TEXT —
==*==

Kazuo Matsui returns to the Seibu Lions

The Seibu Lions announced on Friday that they signed Kazuo Matsui to a ¥40 million, one year deal. He will also function as a player/technical coach, which is an added position to the coaching staff.

Matsui, 42, returns to the Lions for the first time since 2003. He had MLB stints with the New York Mets, Colorado Rockies and Houston Astros until 2011, where he was with the Tohoku Rakuten Golden Eagles through 2017.

With the Lions, he was a consistent .300 hitter and had at least 20 home runs in four seasons. Matsui won a Japan Series with the Eagles in 2013, but his peak season in Sendai was 2014, where he hit .291.

The Lions gave him No. 7, his old number from 1995-2003 as it has been vacant since the start of 2016. While it's unknown what his role will be as a player, he will likely be a spell outfielder and retire a Lion after the 2018 season. He can easily pinch hit if necessary.

==*==

TASK REQUIREMENTS —
- a) Copy the collected data word for word, starting at the first line and ending with the line containing "Prise en compte des incidents", including that line.
- b) Write a continuation of the article on Kazuo Matsui's return to the Seibu Lions, starting after its final sentence.

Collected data
==*==

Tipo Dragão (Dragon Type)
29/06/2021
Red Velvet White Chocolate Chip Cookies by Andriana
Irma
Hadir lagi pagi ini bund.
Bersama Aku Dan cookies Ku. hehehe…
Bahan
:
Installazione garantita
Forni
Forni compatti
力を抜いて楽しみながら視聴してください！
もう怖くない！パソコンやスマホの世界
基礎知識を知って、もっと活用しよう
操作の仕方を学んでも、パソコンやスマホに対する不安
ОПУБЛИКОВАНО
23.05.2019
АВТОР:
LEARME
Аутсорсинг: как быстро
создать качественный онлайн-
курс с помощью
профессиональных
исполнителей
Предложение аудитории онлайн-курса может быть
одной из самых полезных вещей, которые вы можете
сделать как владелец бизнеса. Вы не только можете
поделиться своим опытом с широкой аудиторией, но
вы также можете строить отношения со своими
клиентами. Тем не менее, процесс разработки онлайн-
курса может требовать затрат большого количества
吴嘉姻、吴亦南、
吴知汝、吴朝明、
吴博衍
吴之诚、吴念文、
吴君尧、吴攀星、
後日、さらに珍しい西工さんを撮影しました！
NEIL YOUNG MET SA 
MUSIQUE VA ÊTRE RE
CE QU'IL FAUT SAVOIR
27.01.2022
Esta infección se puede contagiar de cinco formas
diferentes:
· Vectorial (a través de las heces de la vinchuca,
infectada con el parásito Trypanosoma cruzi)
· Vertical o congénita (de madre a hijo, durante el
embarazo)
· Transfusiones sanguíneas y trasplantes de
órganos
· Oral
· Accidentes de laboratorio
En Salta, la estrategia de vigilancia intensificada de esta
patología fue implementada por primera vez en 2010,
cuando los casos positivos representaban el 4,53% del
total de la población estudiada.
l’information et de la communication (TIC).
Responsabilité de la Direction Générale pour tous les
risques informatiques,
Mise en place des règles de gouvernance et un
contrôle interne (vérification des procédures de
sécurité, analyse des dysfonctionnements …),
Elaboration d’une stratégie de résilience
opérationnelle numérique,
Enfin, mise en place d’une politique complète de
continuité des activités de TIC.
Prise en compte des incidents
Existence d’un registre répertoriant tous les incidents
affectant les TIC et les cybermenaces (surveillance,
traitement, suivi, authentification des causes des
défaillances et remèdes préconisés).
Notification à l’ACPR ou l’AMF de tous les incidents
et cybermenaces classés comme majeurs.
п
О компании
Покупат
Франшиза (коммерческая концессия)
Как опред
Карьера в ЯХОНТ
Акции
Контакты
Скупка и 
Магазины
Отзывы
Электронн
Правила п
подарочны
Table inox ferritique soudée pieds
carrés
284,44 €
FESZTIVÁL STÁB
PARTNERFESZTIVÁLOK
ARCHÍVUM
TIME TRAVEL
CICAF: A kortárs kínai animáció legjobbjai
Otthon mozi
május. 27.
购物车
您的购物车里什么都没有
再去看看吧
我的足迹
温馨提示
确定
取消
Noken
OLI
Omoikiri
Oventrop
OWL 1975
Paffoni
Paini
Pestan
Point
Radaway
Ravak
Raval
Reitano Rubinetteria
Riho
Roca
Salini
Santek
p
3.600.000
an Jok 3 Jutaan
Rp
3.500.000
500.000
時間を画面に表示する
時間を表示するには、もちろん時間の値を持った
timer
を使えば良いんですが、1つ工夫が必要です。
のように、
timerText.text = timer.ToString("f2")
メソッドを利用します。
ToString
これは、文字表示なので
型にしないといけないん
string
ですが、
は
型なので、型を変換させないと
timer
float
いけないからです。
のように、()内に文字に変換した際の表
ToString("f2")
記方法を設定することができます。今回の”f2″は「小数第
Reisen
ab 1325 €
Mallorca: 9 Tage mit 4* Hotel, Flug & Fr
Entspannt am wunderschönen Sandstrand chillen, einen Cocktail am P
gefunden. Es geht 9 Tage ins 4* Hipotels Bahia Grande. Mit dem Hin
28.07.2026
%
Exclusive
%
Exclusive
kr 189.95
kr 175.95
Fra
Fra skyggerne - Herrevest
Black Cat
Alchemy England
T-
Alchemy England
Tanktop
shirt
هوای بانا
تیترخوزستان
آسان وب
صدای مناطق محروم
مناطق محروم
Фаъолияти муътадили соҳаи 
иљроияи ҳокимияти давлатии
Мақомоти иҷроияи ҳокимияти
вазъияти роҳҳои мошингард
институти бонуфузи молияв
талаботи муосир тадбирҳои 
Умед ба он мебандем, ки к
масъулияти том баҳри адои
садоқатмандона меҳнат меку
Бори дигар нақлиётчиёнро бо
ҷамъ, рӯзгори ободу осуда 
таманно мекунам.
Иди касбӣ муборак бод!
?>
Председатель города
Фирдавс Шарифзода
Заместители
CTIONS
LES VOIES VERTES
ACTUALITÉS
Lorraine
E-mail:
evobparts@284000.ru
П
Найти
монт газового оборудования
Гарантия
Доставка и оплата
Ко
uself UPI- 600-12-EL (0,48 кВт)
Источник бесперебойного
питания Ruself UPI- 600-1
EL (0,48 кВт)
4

==*==

RESPONSES FOR EACH TASK —
- a)
Tipo Dragão (Dragon Type)
29/06/2021
Red Velvet White Chocolate Chip Cookies by Andriana
Irma
Hadir lagi pagi ini bund.
Bersama Aku Dan cookies Ku. hehehe…
Bahan
:
Installazione garantita
Forni
Forni compatti
力を抜いて楽しみながら視聴してください！
もう怖くない！パソコンやスマホの世界
基礎知識を知って、もっと活用しよう
操作の仕方を学んでも、パソコンやスマホに対する不安
ОПУБЛИКОВАНО
23.05.2019
АВТОР:
LEARME
Аутсорсинг: как быстро
создать качественный онлайн-
курс с помощью
профессиональных
исполнителей
Предложение аудитории онлайн-курса может быть
одной из самых полезных вещей, которые вы можете
сделать как владелец бизнеса. Вы не только можете
поделиться своим опытом с широкой аудиторией, но
вы также можете строить отношения со своими
клиентами. Тем не менее, процесс разработки онлайн-
курса может требовать затрат большого количества
吴嘉姻、吴亦南、
吴知汝、吴朝明、
吴博衍
吴之诚、吴念文、
吴君尧、吴攀星、
後日、さらに珍しい西工さんを撮影しました！
NEIL YOUNG MET SA 
MUSIQUE VA ÊTRE RE
CE QU'IL FAUT SAVOIR
27.01.2022
Esta infección se puede contagiar de cinco formas
diferentes:
· Vectorial (a través de las heces de la vinchuca,
infectada con el parásito Trypanosoma cruzi)
· Vertical o congénita (de madre a hijo, durante el
embarazo)
· Transfusiones sanguíneas y trasplantes de
órganos
· Oral
· Accidentes de laboratorio
En Salta, la estrategia de vigilancia intensificada de esta
patología fue implementada por primera vez en 2010,
cuando los casos positivos representaban el 4,53% del
total de la población estudiada.
l’information et de la communication (TIC).
Responsabilité de la Direction Générale pour tous les
risques informatiques,
Mise en place des règles de gouvernance et un
contrôle interne (vérification des procédures de
sécurité, analyse des dysfonctionnements …),
Elaboration d’une stratégie de résilience
opérationnelle numérique,
Enfin, mise en place d’une politique complète de
continuité des activités de TIC.
Prise en compte des incidents

- b)
Other notes: 

-The Seibu Lions announced their coaching staff with minor changes to the pitching coaches. Fumiya Nishiguchi was promoted to the ichi-gun to serve alongside Yoshihiro Doi after the late Shinji Mori was lost.

-The Lions officially added two ni-gun pitching coaches with Ming-Chieh Hsu and Kento Sugiyama. Hsu was with the team as a player for nearly a decade and both men have served as pitching coaches in Taiwan's CPBL.